Alexandre Benalla avait-il reçu une autorisation pour être présent à la manifestation du 1er Mai en tant qu’«observateur» ? Qui lui avait délivré ? Depuis le début de ce qui est devenu l'«affaire Benalla», ce statut, qui n’en est en fait pas vraiment un, est au centre des débats. Quelles règles l’encadrent ? Décryptage.
Qui délivre l’autorisation ?
«Normalement, la demande doit se faire au niveau du cabinet du préfet de police, explique Denis Jacob, secrétaire général du syndicat de police Alternatives CFDT. Il redirige vers la direction concernée, qui rend son avis.»
Il s’agissait dans ce cas de la direction de l’ordre public et de la circulation. Pourtant, Alain Gibelin, directeur du service en question, a assuré devant les parlementaires qu’«Alexandre Benalla ne bénéficiait d’aucune autorisation». Celle-ci aurait été délivrée par l’un des trois cadres de la police soupçonnés d’avoir transmis à Alexandre Benalla des images de vidéosurveillance tournées au moment des faits et mis en examen dimanche pour «violation du secret professionnel» et «détournement d’images issues d’un système de vidéoprotection», sans que la hiérarchie ne soit prévenue.
Pour autant, le préfet de police de Paris Michel Delpuech avait assuré lors de son audition lundi qu’il n’y avait «aucune raison de le refuser à un collaborateur de l’Elysée».
Qui les sollicite ?
«Des chercheurs, sociologues par exemple, des journalistes, des magistrats ou des parlementaires qui veulent se rendre compte de comment fonctionnent et travaillent la BAC ou les CRS», explique Denis Jacob.

» Travail demandé
1 – D'après le texte sur le statut d'observateur, à quel niveau la demande d'autorisation doit-elle normalement se faire selon Denis Jacob ?
2 – Prolongez, s'il vous plaît, le texte sur le statut d'observateur à partir de sa dernière phrase.

Questions spatiales à partir d'images:

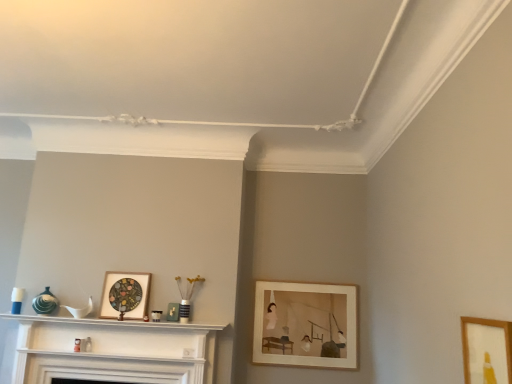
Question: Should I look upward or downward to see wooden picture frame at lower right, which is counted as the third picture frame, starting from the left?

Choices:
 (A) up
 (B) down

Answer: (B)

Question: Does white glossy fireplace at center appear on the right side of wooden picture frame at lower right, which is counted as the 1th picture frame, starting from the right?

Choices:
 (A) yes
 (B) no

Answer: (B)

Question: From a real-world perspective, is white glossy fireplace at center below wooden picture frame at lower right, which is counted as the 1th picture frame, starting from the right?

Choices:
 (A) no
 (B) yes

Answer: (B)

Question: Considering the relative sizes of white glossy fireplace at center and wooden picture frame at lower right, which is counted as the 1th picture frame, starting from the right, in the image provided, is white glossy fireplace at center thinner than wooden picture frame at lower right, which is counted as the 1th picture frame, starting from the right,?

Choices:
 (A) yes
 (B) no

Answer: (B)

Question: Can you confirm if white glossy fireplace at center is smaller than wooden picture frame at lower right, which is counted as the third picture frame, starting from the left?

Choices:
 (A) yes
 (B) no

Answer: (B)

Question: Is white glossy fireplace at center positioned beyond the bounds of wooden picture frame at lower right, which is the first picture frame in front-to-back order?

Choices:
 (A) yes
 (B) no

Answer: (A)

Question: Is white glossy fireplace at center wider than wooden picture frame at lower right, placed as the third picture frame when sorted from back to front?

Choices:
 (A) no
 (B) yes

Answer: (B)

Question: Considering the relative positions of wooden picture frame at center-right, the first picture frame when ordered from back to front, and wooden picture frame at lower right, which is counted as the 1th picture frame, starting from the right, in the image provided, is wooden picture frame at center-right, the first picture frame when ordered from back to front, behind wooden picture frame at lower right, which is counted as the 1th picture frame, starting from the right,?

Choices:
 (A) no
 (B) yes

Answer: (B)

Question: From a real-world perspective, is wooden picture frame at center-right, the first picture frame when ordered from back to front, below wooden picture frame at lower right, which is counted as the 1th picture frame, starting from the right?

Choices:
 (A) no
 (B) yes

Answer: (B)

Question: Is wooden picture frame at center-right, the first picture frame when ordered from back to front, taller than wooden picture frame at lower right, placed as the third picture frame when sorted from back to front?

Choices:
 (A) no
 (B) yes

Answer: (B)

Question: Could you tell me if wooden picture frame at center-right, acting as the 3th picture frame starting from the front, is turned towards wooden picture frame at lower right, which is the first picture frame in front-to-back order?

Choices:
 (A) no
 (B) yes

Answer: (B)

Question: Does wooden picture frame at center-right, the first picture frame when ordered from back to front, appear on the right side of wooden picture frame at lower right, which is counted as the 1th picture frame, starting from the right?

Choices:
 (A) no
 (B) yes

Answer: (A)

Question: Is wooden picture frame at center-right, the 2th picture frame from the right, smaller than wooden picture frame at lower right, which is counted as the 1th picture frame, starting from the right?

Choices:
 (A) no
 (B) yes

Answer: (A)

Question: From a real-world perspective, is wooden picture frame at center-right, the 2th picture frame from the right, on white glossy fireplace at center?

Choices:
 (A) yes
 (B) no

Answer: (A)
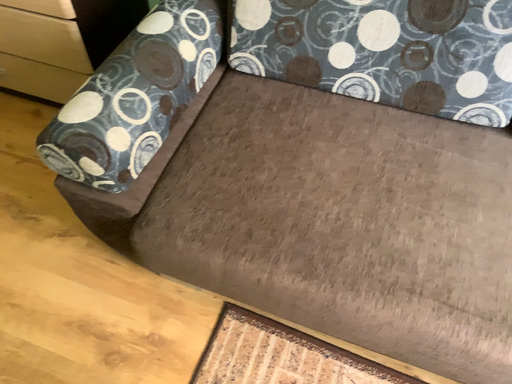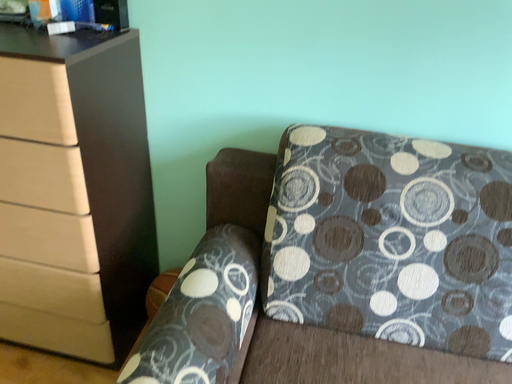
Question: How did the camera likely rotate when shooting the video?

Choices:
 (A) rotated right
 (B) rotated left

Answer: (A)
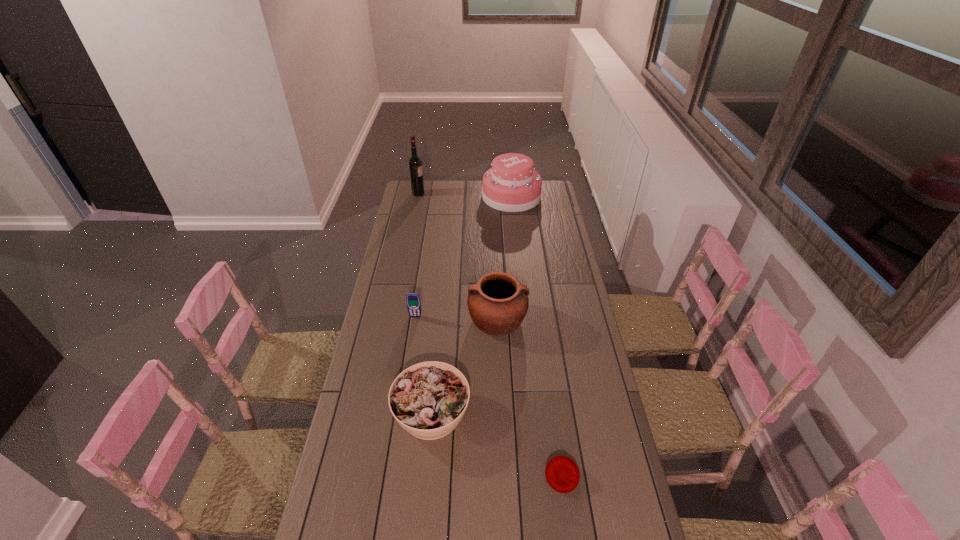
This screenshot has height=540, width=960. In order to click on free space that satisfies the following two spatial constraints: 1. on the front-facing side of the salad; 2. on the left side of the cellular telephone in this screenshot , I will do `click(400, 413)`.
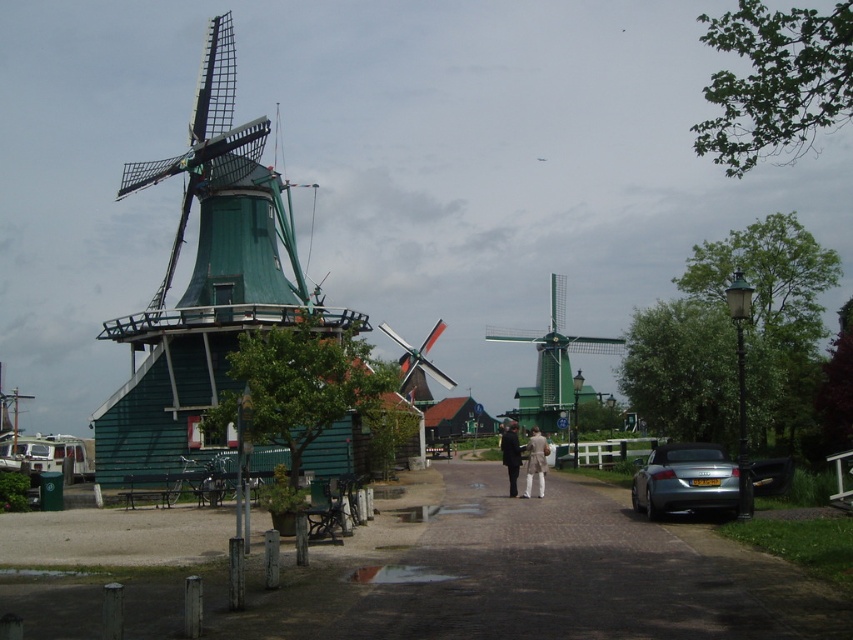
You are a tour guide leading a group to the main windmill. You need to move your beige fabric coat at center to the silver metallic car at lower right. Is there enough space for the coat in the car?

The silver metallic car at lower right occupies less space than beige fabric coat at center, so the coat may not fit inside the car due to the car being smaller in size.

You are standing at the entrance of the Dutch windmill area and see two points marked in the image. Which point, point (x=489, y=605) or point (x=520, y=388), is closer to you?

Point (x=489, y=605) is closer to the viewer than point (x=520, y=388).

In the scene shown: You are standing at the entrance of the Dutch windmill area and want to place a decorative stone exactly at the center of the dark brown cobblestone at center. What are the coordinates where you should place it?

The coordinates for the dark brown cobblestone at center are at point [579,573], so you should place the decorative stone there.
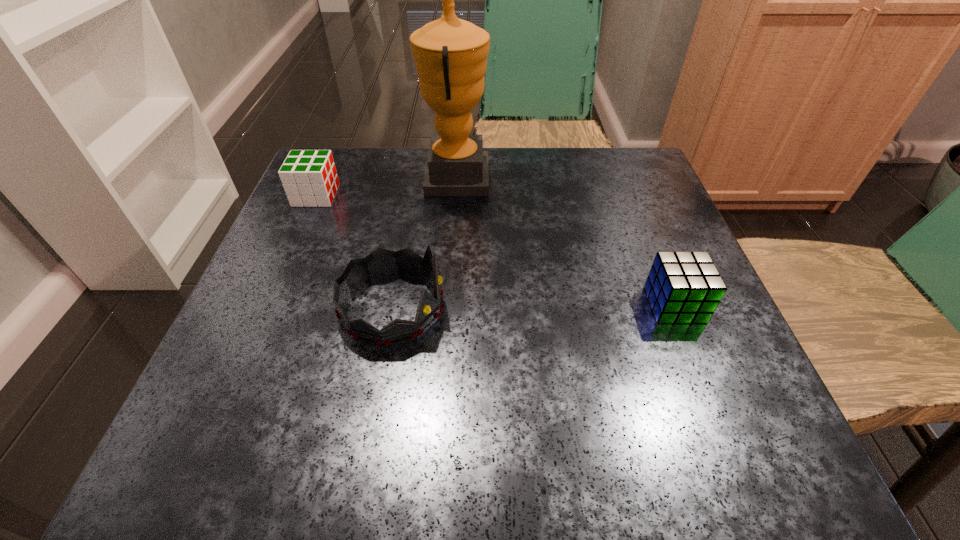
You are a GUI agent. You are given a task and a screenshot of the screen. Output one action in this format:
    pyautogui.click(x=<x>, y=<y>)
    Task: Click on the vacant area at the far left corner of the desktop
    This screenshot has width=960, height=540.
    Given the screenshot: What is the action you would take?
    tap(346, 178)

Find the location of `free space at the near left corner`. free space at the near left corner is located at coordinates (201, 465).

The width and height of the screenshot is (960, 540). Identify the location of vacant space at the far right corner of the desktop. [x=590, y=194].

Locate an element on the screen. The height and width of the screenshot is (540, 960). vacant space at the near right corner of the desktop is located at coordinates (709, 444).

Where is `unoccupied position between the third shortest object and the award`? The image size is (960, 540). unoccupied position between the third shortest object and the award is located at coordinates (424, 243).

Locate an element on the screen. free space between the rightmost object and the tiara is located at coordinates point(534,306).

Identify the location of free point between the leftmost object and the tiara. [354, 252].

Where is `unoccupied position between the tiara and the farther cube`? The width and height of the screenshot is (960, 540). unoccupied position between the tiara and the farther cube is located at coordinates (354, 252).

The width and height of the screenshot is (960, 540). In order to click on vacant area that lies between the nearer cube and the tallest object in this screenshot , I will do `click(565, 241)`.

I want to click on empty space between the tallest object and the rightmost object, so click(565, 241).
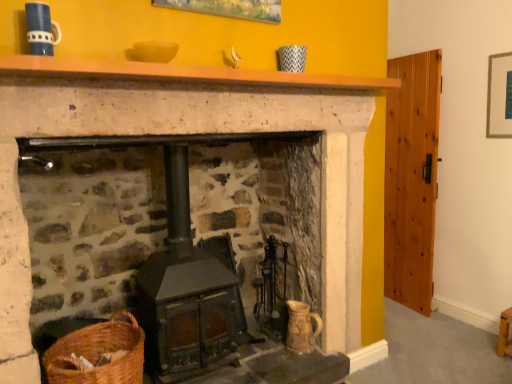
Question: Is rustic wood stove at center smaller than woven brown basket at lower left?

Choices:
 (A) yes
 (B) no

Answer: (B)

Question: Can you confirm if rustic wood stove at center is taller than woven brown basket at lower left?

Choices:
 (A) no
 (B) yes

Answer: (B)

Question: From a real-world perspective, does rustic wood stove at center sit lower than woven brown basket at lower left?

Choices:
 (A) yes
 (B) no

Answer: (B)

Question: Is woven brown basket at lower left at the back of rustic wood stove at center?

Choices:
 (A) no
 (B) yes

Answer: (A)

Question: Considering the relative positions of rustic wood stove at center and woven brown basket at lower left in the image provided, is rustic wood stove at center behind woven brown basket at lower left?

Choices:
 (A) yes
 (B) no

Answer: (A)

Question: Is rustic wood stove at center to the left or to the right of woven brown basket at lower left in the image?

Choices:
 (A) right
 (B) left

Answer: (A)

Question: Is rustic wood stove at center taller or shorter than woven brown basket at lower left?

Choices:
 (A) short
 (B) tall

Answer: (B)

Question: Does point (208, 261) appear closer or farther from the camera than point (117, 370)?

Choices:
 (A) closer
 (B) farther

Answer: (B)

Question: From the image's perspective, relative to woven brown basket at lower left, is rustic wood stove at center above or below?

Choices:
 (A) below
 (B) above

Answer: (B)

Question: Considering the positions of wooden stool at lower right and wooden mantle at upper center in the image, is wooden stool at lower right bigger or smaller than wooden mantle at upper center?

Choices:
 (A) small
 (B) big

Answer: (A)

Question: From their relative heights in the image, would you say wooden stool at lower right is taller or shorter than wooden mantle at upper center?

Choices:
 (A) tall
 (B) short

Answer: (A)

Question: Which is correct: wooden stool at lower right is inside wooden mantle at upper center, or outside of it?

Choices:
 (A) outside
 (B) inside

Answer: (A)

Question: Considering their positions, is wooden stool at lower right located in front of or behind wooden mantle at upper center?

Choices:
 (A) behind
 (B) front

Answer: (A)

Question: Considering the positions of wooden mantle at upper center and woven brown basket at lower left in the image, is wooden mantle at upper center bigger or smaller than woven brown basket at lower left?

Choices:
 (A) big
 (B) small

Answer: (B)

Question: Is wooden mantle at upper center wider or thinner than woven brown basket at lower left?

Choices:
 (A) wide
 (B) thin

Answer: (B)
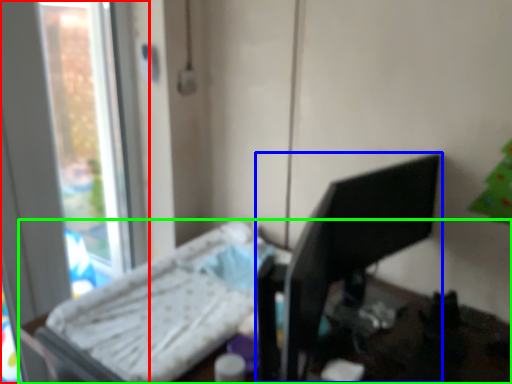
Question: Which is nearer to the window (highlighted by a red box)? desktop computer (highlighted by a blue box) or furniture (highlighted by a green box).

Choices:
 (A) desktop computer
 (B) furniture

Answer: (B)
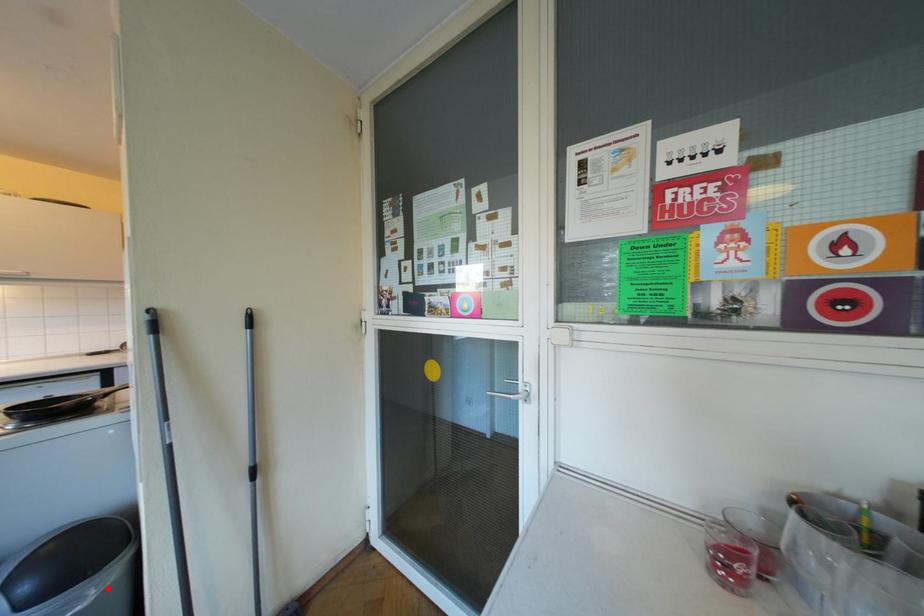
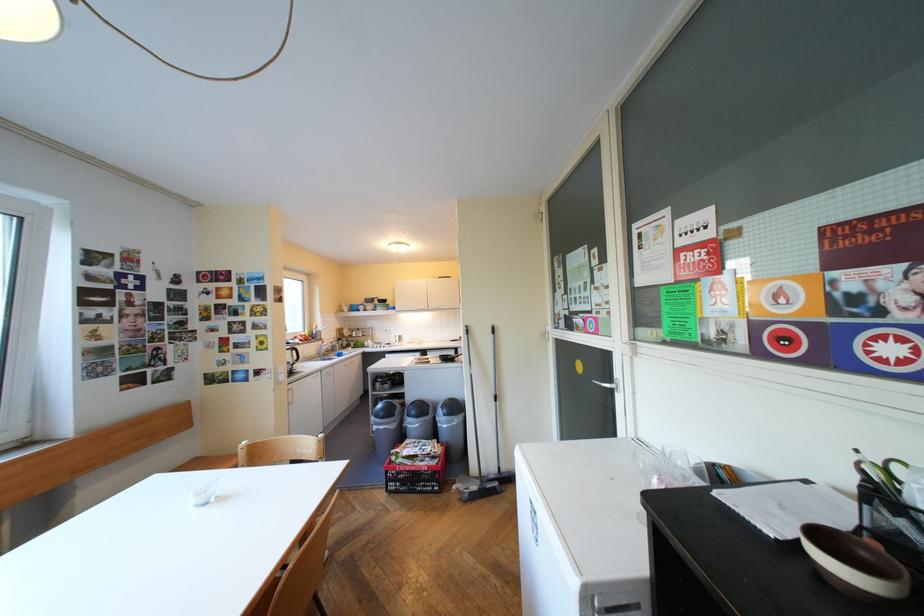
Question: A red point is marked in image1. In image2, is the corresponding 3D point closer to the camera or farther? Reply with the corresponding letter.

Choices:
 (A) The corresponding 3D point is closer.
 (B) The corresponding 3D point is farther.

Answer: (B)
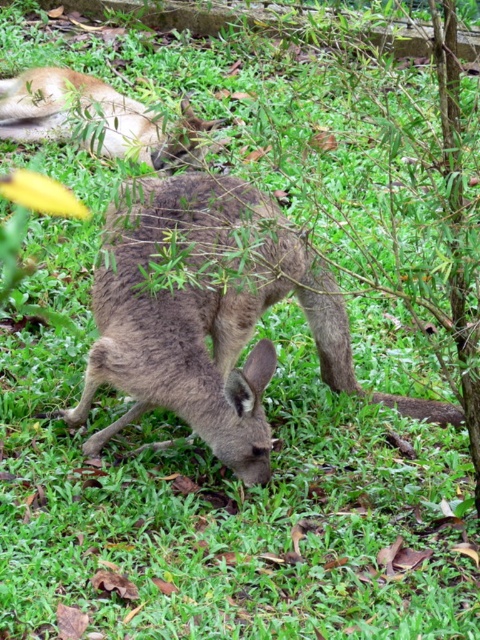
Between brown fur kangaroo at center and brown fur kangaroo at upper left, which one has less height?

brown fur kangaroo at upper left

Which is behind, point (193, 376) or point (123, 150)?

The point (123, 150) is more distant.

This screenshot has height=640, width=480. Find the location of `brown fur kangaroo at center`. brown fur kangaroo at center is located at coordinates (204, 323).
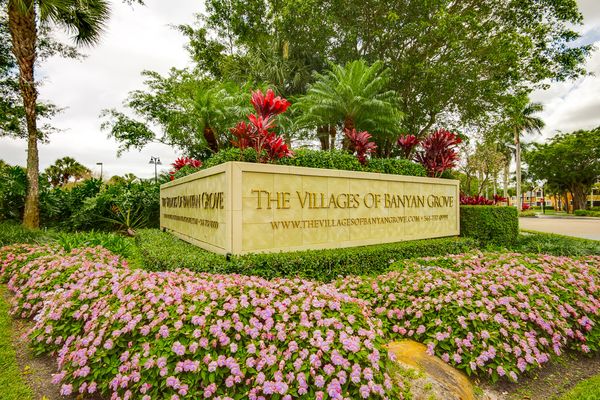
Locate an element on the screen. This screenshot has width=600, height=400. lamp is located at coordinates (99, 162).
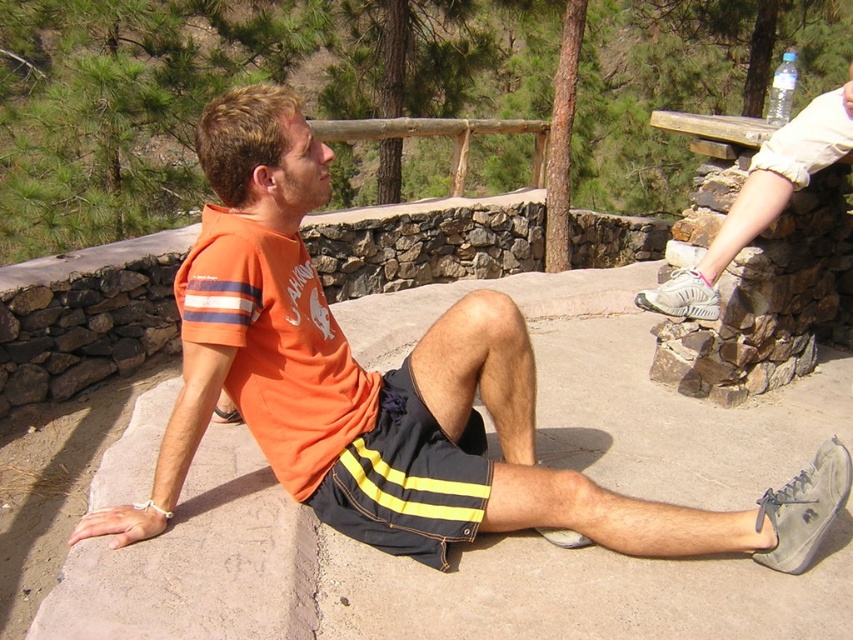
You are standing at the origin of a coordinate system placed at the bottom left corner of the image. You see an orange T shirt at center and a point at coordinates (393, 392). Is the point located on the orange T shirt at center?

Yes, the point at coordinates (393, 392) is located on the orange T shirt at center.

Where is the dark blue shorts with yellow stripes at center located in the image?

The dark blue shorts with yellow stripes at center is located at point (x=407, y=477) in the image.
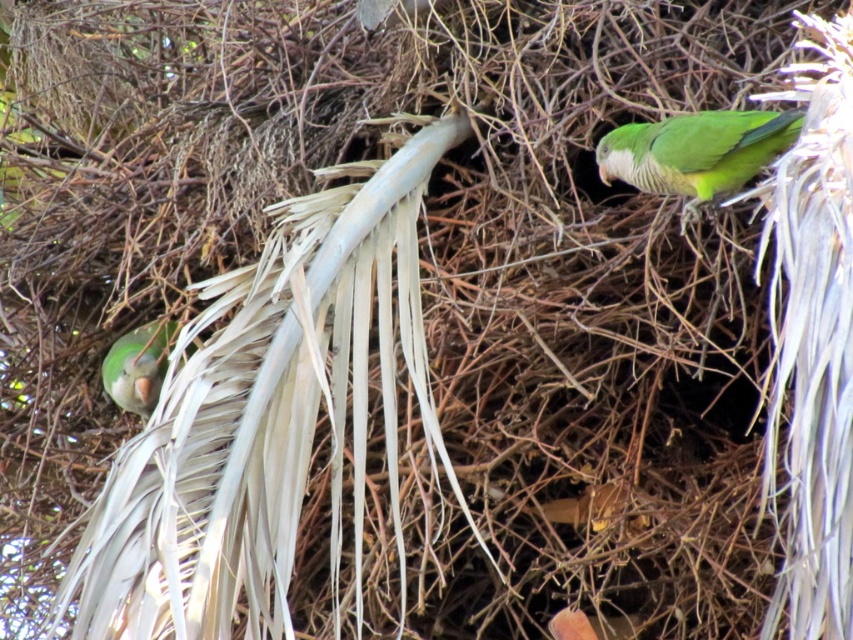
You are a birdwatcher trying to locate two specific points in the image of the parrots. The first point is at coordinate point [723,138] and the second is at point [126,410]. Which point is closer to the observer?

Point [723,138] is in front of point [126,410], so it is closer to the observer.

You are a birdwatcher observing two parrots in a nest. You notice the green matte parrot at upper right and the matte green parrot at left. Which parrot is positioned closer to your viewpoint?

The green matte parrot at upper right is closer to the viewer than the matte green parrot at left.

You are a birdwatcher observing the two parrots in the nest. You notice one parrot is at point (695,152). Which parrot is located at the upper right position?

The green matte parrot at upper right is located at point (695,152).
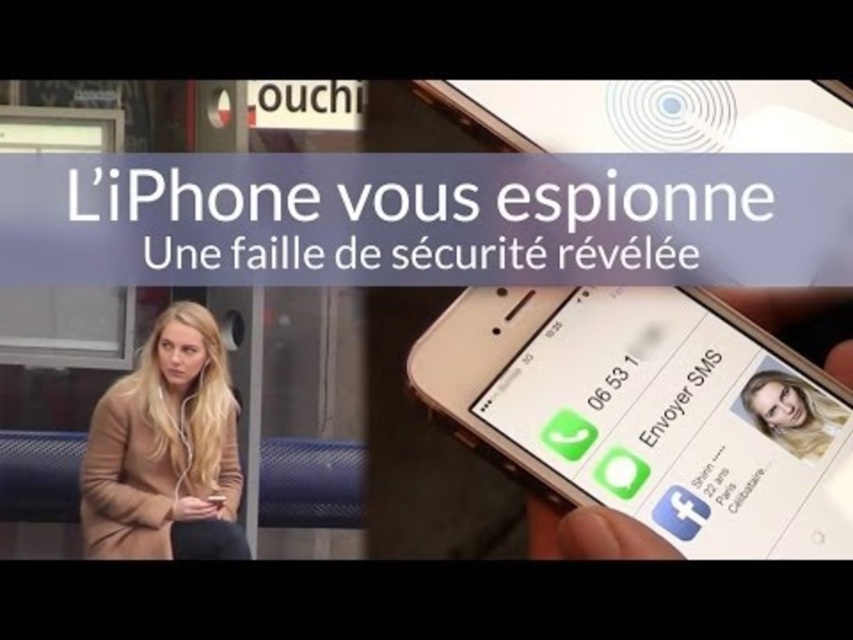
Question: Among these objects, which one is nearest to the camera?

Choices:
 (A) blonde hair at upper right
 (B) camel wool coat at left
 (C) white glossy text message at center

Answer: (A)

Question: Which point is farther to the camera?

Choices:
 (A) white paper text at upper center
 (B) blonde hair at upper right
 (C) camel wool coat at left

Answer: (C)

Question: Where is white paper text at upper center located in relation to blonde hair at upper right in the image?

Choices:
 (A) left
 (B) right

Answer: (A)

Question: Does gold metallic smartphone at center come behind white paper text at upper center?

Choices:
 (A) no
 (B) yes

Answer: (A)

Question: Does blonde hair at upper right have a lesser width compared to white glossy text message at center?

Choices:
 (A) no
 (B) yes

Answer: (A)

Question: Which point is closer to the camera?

» Réponses aux consignes
1 – Au niveau du cabinet du préfet de police.

2 –
Le 15 mai, le député La France insoumise Ugo Bernalicis postait ainsi sur Twitter une photo de lui «pendant le service de nuit pour mieux comprendre les enjeux de sécurité et de prévention avec les gendarmes de la Gendarmerie Nord».
En revanche, le syndicaliste explique que «c’est la première fois» qu’il entend parler d’un observateur issu du cabinet présidentiel. Un ancien conseiller de François Hollande à l’Elysée, interrogé par Europe 1, assure cependant que «dans les préfectures, il arrive fréquemment que le directeur de cabinet du préfet ou un fonctionnaire chargé de la sécurité fasse des rondes avec la BAC, par exemple».
Quelles sont les règles ?
Elles sont informelles. «C’est un usage, explique Denis Jacob. Ça fait des années que ça existe et ça s’est toujours très bien passé, les gens sont responsables, il y a un rapport de confiance donc il n’y a jamais eu de nécessité d’écrire des règles noir sur blanc.» Dans la pratique, il existe tout de même un cadre. «Quand bien même il avait une autorisation, il ne pouvait pas se permettre ce qu’il a fait, on ne peut pas aller et venir où l’on veut. L’observateur est sous la responsabilité d’un référent de police qui l’accompagne partout et lui rappelle qu’il ne peut ni agir ni intervenir.»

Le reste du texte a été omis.